No bias over DPP being involved in case

Belfast High Court
Belfast High Court

No bias arose from Northern Ireland’s Director of Public Prosecutions (DPP) being involved in a criminal case after previously representing a co-accused who pleaded guilty, the Court of Appeal ruled yesterday.

Senior judges also held that Barra McGrory QC’s challenge to the terms of an anonymity order for police surveillance witnesses did not amount to an abuse of process.

Confirming that the appeal centred on issues of law alone, Lord Justice Higgins acknowledged that it raised a fundamental issue about the “strict dichotomy” between the prosecution and defence in any criminal trial.

His verdict came in a failed challenge to a screening decision which led to three Belfast men being acquitted of conspiracy to rob. Charges had been brought over an alleged attempted security van heist in Belfast in 2009.

The men cleared are: Bernard Rooney, 43, of Donegall Road in the city; Alexander Carlin, 38, and Mark McKeaveney, 36 – both of Iris Street.

Another man detained at the scene with a knife subsequently pleaded guilty to attempted robbery and possession of an offensive weapon. Mr McGrory had represented him before being appointed DPP.

Charges against the three co-accused depended on police witnesses who wanted anonymity before they would testify at trial.

A judge decided their identities should be protected but refused to grant them screening from the defendants.

That decision prompted the prosecution appeal which defence lawyers claimed to be an abuse of process.

It was also submitted that the DPP’s involvement gave rise to an appearance of bias.

Concerns were heightened by senior prosecuting counsel in the appeal having also previously acted for a fifth man who was cleared at an earlier stage due to insufficient evidence.

Barristers for the defendants argued there was a risk of confidential if not privileged information being imparted in the application.

Defence counsel becoming prosecutor in the same case fundamentally undermined legal professional privilege, it was contended.

Leave to appeal was refused following a hearing in 2012, leading to the acquittal of Mr Carlin, Mr Rooney and Mr McKeaveney being directed under the terms of the Criminal Justice Order 2004.

Setting out full reasons yesterday, Lord Justice Higgins said senior prosecuting counsel and the DPP both waived their legal privilege over opinions on the merits of mounting the appeal.

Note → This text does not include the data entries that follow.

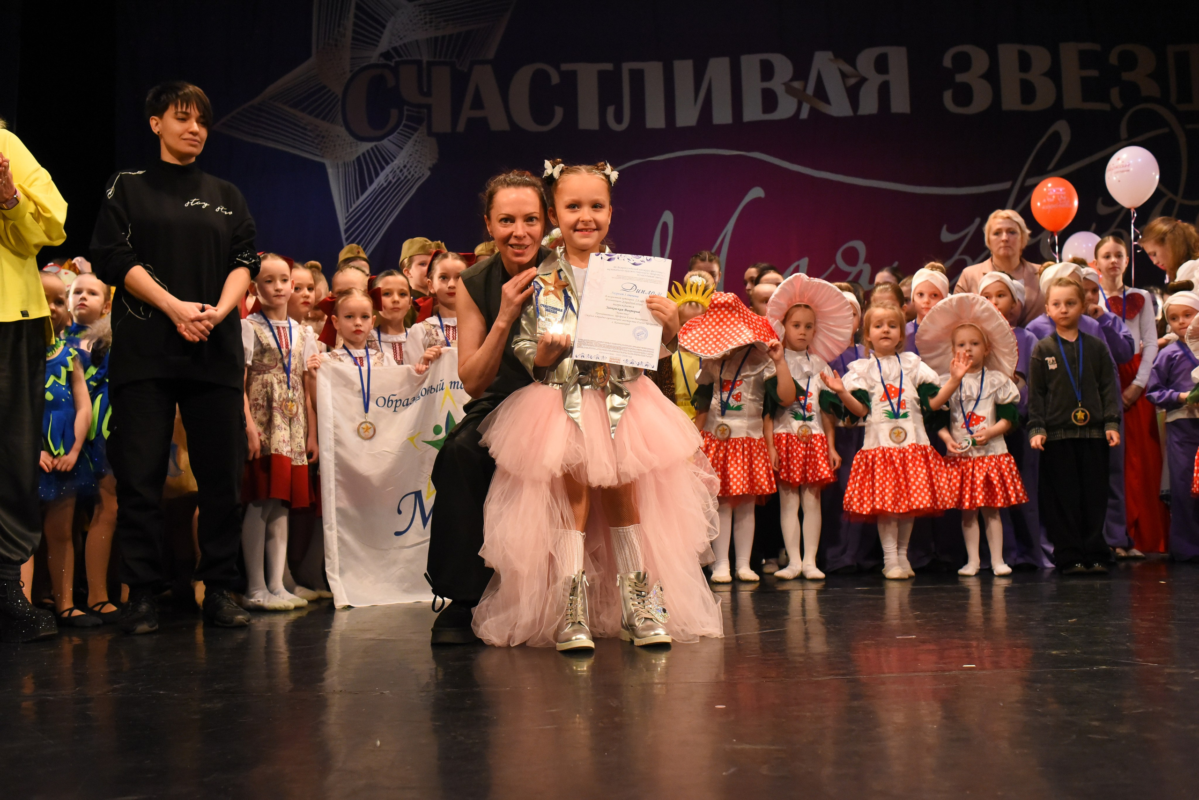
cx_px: 600
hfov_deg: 54.4
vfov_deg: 37.9
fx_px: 1166
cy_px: 400
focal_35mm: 35
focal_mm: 35
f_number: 6.3
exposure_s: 1/320
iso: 5000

“It is clear from that document that the appeal raises issues of law alone,” he said. “The challenge to the involvement of the DPP and counsel does not in our view give rise to problems of abuse of process as that principle has developed over recent years.

“Equally it does not give rise to the kind of questions posed in matters relating to allegations of judicial bias, whether perceived or actual.”

The judge added, however, that the case raised a question on whether counsel who previously acted for a co-accused who pleaded guilty should then mount an appeal in a different prosecutorial role while the same criminal trial is still ongoing.

Lord Justice Higgins acknowledged: “Posed in this way it can be seen that the question could have the effect of clouding the sharp distinction between the roles of the prosecution and the defence in the criminal trial process.”